1. La preuve : un signe venant de la terre. Avant de méditer l’enseignement du Christ à son auditoire « en connaissant leurs pensées », il faut noter le contexte schismatique que saint Luc nous présente : les uns, « croyants », attribuent le pouvoir de Jésus de faire le bien, notamment l’expulsion d’un démon, à Satan, « Béelzéboul », le principe du mal ; les autres, « sceptiques », demandent un signe « du ciel », comme si un miracle de l’ordre « invisible » serait plus « empirique » que l’exorcisme qu’ils viennent de témoigner et qui vient de dépasser visiblement les lois de la physique, de la psychologie, ou de la volonté humaine sur les êtres. Voilà Jésus, considéré par ses ennemis, soit comme un homme-diable, soit comme un magicien, donc mauvais ou incroyable, dont un diable n’est que « quelqu’un qui disperse » (« diabolos » en grec), et dont les merveilles d’un magicien ne sont pourtant pas dignes de foi. Voire scandale !

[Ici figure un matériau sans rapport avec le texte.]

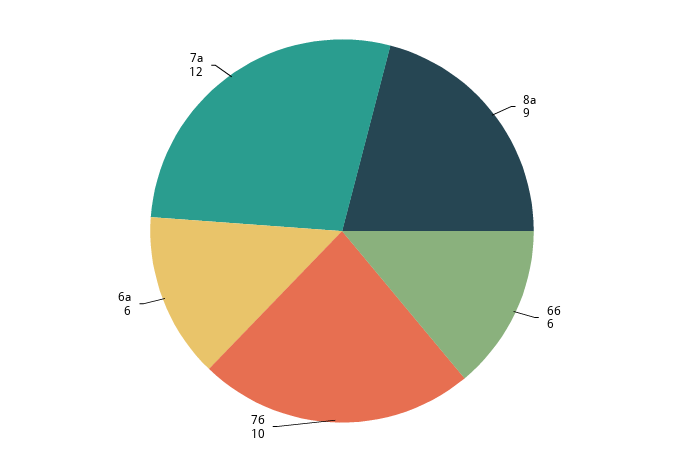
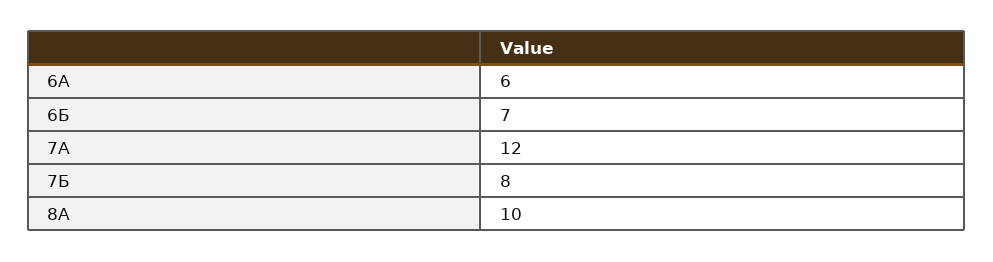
8а: 9 -> 10
6б: 6 -> 7
7б: 10 -> 8

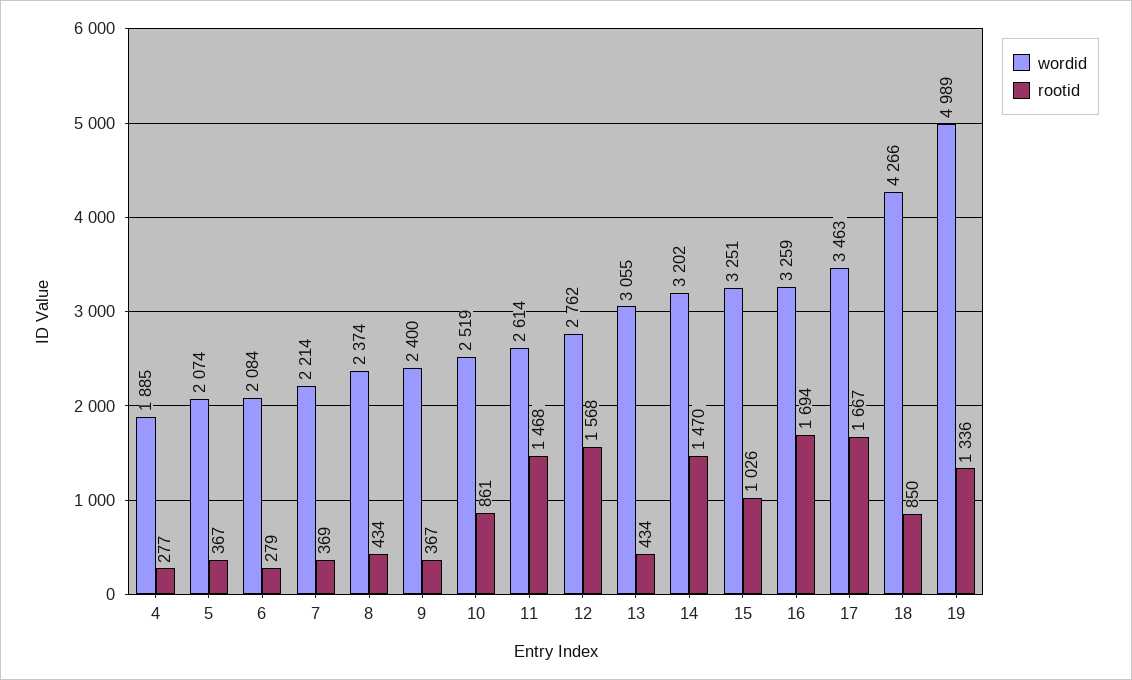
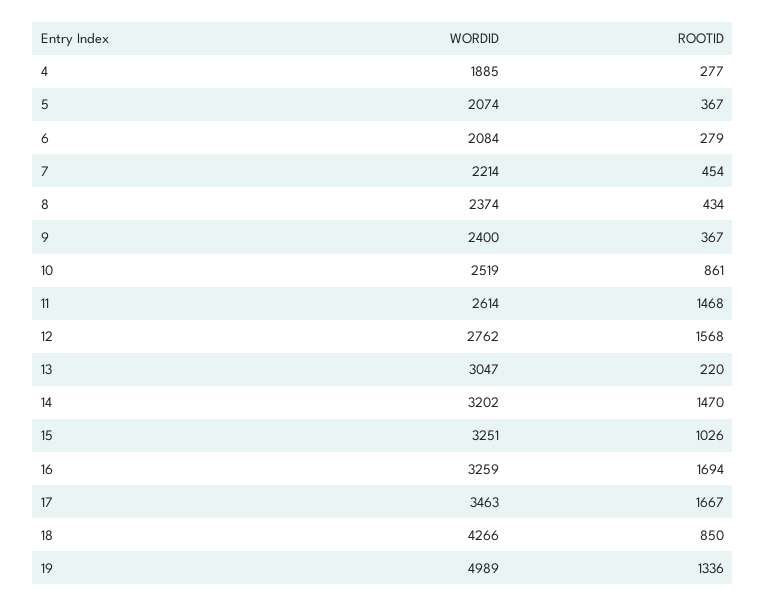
rootid, 7: 369 -> 454
wordid, 13: 3055 -> 3047
rootid, 13: 434 -> 220

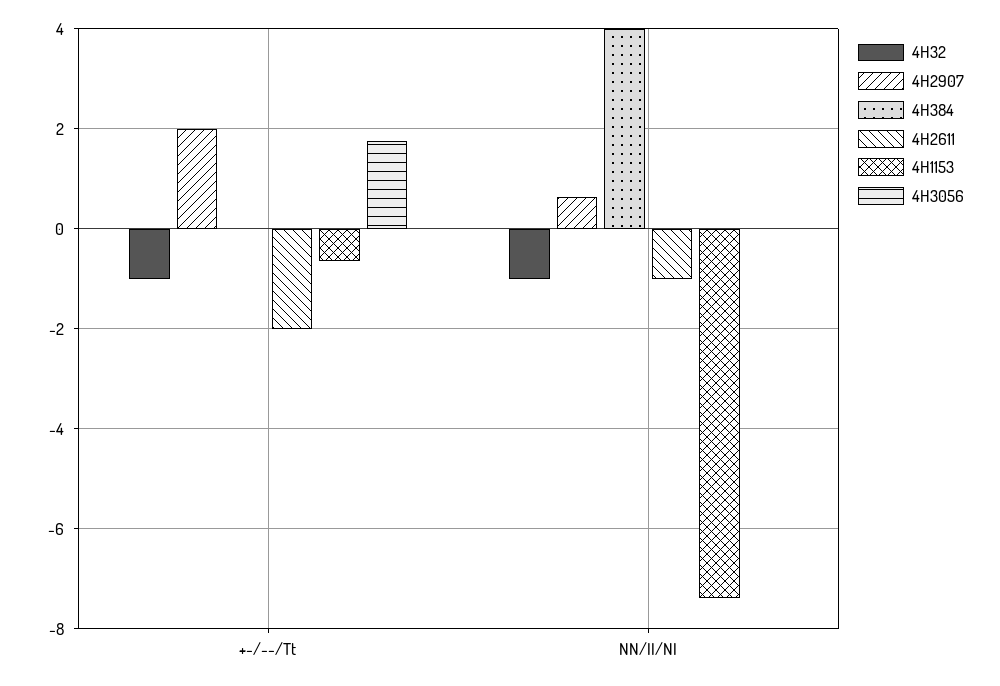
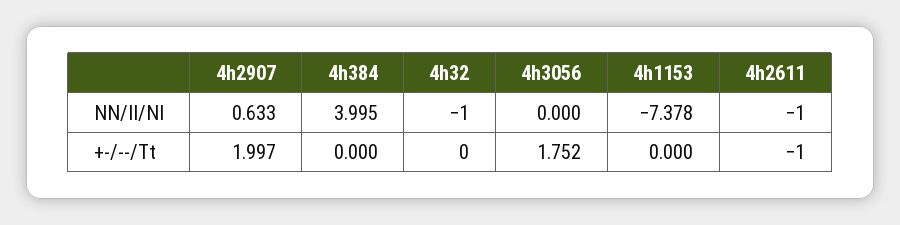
4H32, +-/--/Tt: -1 -> 0
4H2611, +-/--/Tt: -2 -> -1
4H1153, +-/--/Tt: -0.6 -> 0

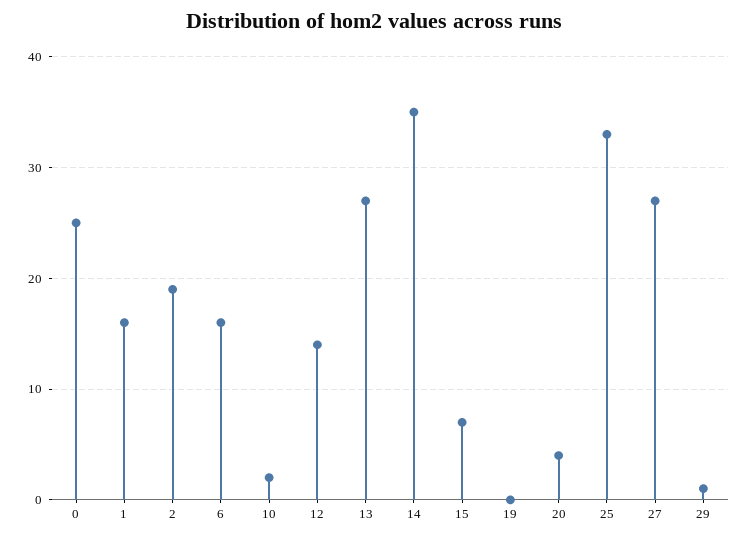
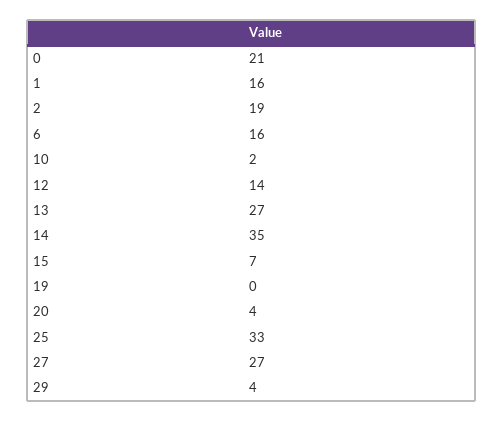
0: 25 -> 21
29: 1 -> 4

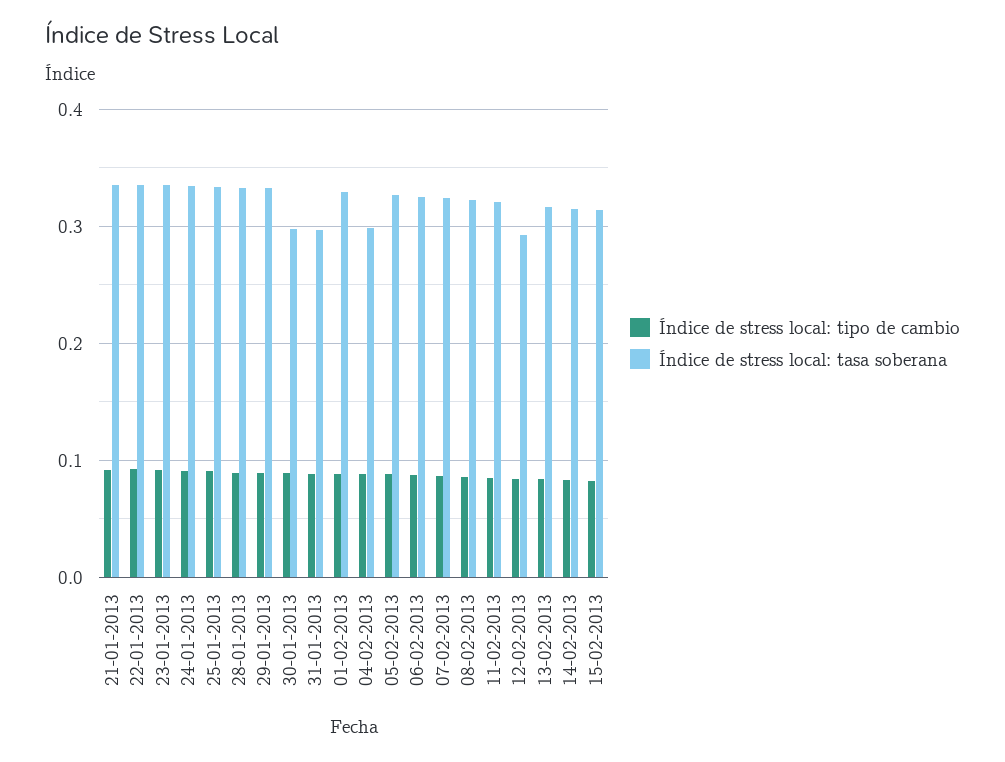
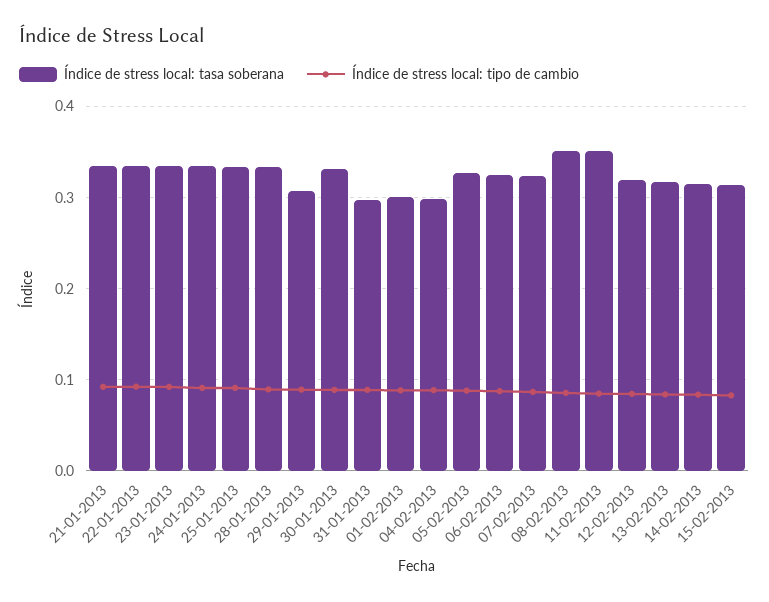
Índice de stress local: tasa soberana, 29-01-2013: 0.33 -> 0.31
Índice de stress local: tasa soberana, 30-01-2013: 0.3 -> 0.33
Índice de stress local: tasa soberana, 01-02-2013: 0.33 -> 0.3
Índice de stress local: tasa soberana, 08-02-2013: 0.32 -> 0.35
Índice de stress local: tasa soberana, 11-02-2013: 0.32 -> 0.35
Índice de stress local: tasa soberana, 12-02-2013: 0.29 -> 0.32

2. Le « signe de contradiction » (cf. Lc 2, 34), ce n’est qu’un signe de l’unité à l’épreuve. En fait, Jésus, Fils de Dieu, est le principe d’unité par excellence : la « pierre angulaire » (cf. Ps 117, 22). Néanmoins, son exemple d’autorité devient « scandaleux », une « pierre d’achoppement » (Is 8, 14) pour toute personne qui refuse d’admettre l’évidence : « si c’est par le doigt de Dieu que j’expulse les démons, c’est donc que le règne de Dieu est venu jusqu’à vous ». Voilà comment Jésus se présente comme le Roi, c’est-à-dire le « christos », l’ « Oint de Dieu » (Is 61, 1), celui qui possède l’Esprit de Dieu et ses sept dons parmi nous. Son enseignement, accompagné par son exemple, nous appelle à l’obéissance de la foi. Qui donc aura l’autorité de l’appeler « ennemi » de Dieu (« Satan » en hébreu), comme disent certains ? Ou bien, qui a l’autorité de l’obliger à faire encore un signe de force, quand toute personne qui reconnaît son identité ou autorité doit, à l’évidence, l’adorer et l’obéir ? Pour sa part, saint Jean l’évangéliste va définir les ennemis du Christ : « Voici comment vous reconnaîtrez l’Esprit de Dieu : tout esprit qui proclame que Jésus Christ est venu dans la chair, celui-là est de Dieu. Tout esprit qui refuse de proclamer Jésus, celui-là n’est pas de Dieu : c’est l’esprit de l’anti-Christ, dont on vous a annoncé la venue et qui, dès maintenant, est déjà dans le monde » (1Jn 4, 2-3). Sa divinité habite son humanité, sa chair. Ce qui étonne et provoque la foi ce sont, en fait, ces signes « venants de la terre », visibles et miséricordieux : Jésus chasse les démons « venant du ciel » parce que « tombés par terre » dans leur rébellion ; Jésus veut faire taire les langues menteuses des esprits humains rebelles, aveuglés et aveuglants qui les ressemblent, auxquels il démontre son autorité en vérité et charité.
3. La pureté impure. Il ne suffit pas de posséder des vérités pour être habité par la charité : « Il faut croire en Dieu qui peut faire des signes de sa puissance », « Satan, l’ennemi de Dieu, existe », par exemple. Nous devenons les ennemis de Dieu le moment où la volonté refuse de croire l’évidence de la charité d’autrui à l’œuvre : que la grâce divine habite réellement la chair humaine. La charité, les bonnes œuvres invitent à la communion, à la reconnaissance de l’image et de la ressemblance de Dieu dans les personnes qui agissent ainsi. Jésus ne cherche pas à entrer des « maisons propres » comme « des sépulcres blanchis à la chaux : à l’extérieur ils ont une belle apparence, mais l’intérieur est rempli d’ossements et de toutes sortes de choses impures » (Mt 23, 27) ; Jésus cherche des cœurs humains de chair où son Esprit peut habiter pour toujours : sa Vérité, sa Charité – sa pureté les rendra pures s’ils adhèrent à lui, justifiés par l’obéissance de leur foi, en apprenant à aimer beaucoup comme lui.